After a Fianna Fáil backbencher at the weekend raised concerns about the upcoming cuts, a government minister has for the first time publicly acknowledged it may not have the numbers to get its budget through parliament, which could lead to an early general election.

Pat Carey, minister of state for community, equality and gaeltacht (the Irish speaking region) affairs, said it was not “beyond the bounds of possibility” that the government would not be able to get the December budget through parliament, adding that in that event “we would be in a different scenario”.

Publishing its revised forecasts, the central bank said the recovery was unbalanced, because it was driven mainly by exports, as domestic demand continued to stall. It added “the continuing weakness of investment remains a considerable drag on growth”. Ireland’s economic woes will be further underlined with exchequer returns for the third quarter published later on Monday which are set to confirm a further deterioration in the fiscal deficit.

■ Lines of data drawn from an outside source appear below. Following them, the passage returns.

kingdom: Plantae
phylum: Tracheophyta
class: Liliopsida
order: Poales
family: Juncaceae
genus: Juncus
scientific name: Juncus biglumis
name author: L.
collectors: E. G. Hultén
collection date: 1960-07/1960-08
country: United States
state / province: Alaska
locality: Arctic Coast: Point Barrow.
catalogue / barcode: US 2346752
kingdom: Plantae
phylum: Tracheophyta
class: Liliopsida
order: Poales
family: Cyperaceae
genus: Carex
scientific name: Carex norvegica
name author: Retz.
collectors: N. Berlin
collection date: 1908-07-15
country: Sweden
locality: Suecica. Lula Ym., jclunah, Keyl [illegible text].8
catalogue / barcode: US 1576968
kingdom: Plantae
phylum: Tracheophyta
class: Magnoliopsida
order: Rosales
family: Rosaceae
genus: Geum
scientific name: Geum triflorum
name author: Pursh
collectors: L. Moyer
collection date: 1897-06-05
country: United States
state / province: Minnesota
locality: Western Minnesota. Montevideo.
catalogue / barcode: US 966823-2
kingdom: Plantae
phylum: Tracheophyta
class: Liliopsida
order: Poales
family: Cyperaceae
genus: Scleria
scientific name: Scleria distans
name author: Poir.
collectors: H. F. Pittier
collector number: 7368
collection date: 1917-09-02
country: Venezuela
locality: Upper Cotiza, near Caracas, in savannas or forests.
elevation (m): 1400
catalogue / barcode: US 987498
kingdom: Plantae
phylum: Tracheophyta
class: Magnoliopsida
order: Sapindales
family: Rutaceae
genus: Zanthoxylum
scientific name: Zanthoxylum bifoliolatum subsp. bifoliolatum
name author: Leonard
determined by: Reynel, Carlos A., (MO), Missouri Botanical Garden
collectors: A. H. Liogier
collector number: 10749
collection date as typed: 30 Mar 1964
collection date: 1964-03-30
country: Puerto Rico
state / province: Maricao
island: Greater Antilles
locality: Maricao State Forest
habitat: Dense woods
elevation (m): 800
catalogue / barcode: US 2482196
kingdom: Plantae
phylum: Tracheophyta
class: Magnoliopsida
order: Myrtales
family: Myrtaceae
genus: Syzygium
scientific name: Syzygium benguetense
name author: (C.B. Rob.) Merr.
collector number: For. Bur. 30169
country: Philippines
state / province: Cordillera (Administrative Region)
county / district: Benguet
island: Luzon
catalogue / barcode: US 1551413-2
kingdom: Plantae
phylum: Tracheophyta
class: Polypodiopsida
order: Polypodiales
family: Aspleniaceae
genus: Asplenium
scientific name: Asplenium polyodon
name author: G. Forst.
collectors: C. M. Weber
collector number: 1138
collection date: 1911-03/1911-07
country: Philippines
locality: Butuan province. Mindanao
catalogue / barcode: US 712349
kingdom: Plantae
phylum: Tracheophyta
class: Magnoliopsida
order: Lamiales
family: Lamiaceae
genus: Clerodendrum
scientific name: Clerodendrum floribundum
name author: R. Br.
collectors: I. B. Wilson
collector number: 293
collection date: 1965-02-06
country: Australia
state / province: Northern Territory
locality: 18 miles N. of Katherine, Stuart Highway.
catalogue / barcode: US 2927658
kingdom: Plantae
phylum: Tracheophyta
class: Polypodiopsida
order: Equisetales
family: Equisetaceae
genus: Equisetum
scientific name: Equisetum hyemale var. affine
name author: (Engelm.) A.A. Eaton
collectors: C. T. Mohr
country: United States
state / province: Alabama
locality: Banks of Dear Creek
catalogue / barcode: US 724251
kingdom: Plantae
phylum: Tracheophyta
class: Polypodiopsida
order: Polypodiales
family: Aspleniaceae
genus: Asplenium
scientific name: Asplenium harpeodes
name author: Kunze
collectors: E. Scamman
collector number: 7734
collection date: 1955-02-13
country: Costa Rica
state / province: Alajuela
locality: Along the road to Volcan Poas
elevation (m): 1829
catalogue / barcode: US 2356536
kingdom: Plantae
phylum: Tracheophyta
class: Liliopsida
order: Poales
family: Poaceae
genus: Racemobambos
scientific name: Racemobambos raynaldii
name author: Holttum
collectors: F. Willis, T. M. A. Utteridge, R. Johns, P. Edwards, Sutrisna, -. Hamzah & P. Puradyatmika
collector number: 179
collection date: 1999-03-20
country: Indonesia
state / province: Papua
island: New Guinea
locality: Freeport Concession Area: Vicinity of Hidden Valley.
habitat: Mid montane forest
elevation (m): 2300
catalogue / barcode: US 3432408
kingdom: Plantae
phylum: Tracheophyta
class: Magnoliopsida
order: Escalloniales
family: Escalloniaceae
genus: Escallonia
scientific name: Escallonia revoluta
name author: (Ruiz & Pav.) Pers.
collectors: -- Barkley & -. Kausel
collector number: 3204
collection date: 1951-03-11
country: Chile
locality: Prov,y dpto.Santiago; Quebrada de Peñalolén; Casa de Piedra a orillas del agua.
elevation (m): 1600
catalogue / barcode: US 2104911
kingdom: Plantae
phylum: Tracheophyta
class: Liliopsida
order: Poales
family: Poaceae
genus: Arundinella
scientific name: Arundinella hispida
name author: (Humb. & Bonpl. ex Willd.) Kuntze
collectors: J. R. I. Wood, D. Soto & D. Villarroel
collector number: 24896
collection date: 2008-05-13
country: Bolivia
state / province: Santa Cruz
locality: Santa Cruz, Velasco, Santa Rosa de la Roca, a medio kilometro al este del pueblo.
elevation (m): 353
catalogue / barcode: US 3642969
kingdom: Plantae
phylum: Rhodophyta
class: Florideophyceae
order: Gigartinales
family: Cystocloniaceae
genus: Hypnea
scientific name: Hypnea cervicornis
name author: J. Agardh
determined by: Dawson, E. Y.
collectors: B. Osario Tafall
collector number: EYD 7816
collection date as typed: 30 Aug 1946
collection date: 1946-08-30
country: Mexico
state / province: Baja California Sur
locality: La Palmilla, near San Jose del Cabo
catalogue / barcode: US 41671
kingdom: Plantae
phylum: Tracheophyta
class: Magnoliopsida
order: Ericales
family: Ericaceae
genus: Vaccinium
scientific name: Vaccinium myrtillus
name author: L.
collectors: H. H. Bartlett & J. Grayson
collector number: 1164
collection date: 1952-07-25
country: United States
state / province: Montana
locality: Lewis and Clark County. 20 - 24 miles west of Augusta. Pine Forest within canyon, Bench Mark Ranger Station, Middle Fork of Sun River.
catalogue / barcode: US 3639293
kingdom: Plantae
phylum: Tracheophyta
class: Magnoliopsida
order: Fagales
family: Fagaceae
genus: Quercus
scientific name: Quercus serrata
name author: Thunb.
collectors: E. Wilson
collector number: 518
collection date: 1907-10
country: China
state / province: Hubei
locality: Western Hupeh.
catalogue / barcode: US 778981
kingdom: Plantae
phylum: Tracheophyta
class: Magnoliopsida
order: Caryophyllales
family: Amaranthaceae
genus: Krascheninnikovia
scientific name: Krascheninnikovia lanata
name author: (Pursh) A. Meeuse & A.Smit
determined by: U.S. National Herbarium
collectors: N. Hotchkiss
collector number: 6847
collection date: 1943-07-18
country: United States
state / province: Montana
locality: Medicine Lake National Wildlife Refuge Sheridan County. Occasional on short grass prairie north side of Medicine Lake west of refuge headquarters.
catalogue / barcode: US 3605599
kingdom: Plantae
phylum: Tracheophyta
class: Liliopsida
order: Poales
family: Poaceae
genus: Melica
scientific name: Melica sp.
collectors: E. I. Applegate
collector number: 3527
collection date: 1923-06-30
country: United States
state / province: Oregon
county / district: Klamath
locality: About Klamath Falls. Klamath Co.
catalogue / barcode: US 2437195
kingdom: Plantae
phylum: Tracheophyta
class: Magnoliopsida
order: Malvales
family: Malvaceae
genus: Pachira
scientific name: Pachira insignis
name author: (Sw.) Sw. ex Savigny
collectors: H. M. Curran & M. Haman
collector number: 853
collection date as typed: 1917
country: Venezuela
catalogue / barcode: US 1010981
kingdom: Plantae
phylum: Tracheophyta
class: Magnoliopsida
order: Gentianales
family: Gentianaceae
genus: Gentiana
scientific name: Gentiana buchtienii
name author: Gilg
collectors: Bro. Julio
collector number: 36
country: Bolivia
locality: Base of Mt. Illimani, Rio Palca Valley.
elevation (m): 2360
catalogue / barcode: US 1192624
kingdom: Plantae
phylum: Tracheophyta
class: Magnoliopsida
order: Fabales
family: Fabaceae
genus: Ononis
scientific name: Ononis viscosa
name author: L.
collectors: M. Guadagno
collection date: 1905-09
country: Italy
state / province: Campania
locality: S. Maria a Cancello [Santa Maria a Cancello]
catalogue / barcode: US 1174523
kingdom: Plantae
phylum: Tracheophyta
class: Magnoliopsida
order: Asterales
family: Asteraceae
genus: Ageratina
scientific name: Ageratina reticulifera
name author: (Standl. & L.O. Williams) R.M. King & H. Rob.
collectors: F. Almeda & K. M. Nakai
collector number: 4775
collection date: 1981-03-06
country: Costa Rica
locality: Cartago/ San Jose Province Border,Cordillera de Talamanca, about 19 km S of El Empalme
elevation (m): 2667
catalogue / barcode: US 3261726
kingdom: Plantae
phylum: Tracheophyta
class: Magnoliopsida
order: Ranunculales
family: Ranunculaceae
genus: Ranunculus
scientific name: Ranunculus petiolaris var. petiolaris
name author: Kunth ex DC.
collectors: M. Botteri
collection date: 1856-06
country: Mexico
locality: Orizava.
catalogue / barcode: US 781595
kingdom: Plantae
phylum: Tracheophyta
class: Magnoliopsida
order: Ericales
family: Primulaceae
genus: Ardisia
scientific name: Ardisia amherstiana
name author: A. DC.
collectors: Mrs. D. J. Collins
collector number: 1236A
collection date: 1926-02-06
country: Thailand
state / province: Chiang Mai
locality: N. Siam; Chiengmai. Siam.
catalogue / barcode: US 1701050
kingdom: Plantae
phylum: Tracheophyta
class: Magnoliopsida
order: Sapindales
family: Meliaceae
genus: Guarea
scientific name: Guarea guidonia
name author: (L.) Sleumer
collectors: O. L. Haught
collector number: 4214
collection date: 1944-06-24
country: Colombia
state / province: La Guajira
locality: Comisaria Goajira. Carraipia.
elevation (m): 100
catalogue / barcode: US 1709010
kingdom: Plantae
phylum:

After announcing further bank bail-outs last week, the government said the deficit would hit 32 per cent of national income this year or 10 times the Maastricht fiscal guidelines for eurozone members. But stripping out the bank rescue costs, which officials say do not affect Ireland’s borrowing requirement this year as they have already been paid for using 10 year promissory notes, the underlying fiscal deficit forecast has been revised to 11.9 per cent this year, as against 11.6 per cent forecast at the time of last year’s budget.

Were the government to fail to secure parliamentary backing for the budget it would lead to the automatic resignation of Brian Cowen as prime minister. He would then have to seek a dissolution of parliament from the president. Fresh elections would then have be held within 28 days.

The budget is normally voted on in several stages – with some excise changes having to be approved on the day, while the finance bill containing the detailed tax changes and the social welfare bill usually are not debated until the new year.

But opposition politicians say any one of those votes could be the trigger for a general election.